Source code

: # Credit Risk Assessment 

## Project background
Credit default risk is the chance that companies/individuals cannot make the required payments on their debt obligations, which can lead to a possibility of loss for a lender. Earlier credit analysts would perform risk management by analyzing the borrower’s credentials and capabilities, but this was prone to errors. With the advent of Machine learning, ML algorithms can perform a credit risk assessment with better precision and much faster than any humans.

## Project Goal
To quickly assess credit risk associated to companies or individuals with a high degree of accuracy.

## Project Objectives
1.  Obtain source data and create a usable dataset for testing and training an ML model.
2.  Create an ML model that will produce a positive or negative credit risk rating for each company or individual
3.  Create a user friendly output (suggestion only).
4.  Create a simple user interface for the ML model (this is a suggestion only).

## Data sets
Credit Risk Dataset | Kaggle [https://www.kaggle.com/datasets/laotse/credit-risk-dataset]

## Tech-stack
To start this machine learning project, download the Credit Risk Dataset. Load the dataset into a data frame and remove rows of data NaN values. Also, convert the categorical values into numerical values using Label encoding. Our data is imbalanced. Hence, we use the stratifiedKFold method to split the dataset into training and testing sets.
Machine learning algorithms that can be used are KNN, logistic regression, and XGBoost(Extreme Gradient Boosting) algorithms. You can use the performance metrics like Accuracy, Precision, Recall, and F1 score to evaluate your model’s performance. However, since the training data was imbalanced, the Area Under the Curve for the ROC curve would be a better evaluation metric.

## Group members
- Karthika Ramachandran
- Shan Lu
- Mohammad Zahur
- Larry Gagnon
━━━━━━
• What you have to do
Reproduce every row above word for word, changing nothing.

• Response to this task
Source code

: # Credit Risk Assessment 

## Project background
Credit default risk is the chance that companies/individuals cannot make the required payments on their debt obligations, which can lead to a possibility of loss for a lender. Earlier credit analysts would perform risk management by analyzing the borrower’s credentials and capabilities, but this was prone to errors. With the advent of Machine learning, ML algorithms can perform a credit risk assessment with better precision and much faster than any humans.

## Project Goal
To quickly assess credit risk associated to companies or individuals with a high degree of accuracy.

## Project Objectives
1.  Obtain source data and create a usable dataset for testing and training an ML model.
2.  Create an ML model that will produce a positive or negative credit risk rating for each company or individual
3.  Create a user friendly output (suggestion only).
4.  Create a simple user interface for the ML model (this is a suggestion only).

## Data sets
Credit Risk Dataset | Kaggle [https://www.kaggle.com/datasets/laotse/credit-risk-dataset]

## Tech-stack
To start this machine learning project, download the Credit Risk Dataset. Load the dataset into a data frame and remove rows of data NaN values. Also, convert the categorical values into numerical values using Label encoding. Our data is imbalanced. Hence, we use the stratifiedKFold method to split the dataset into training and testing sets.
Machine learning algorithms that can be used are KNN, logistic regression, and XGBoost(Extreme Gradient Boosting) algorithms. You can use the performance metrics like Accuracy, Precision, Recall, and F1 score to evaluate your model’s performance. However, since the training data was imbalanced, the Area Under the Curve for the ROC curve would be a better evaluation metric.

## Group members
- Karthika Ramachandran
- Shan Lu
- Mohammad Zahur
- Larry Gagnon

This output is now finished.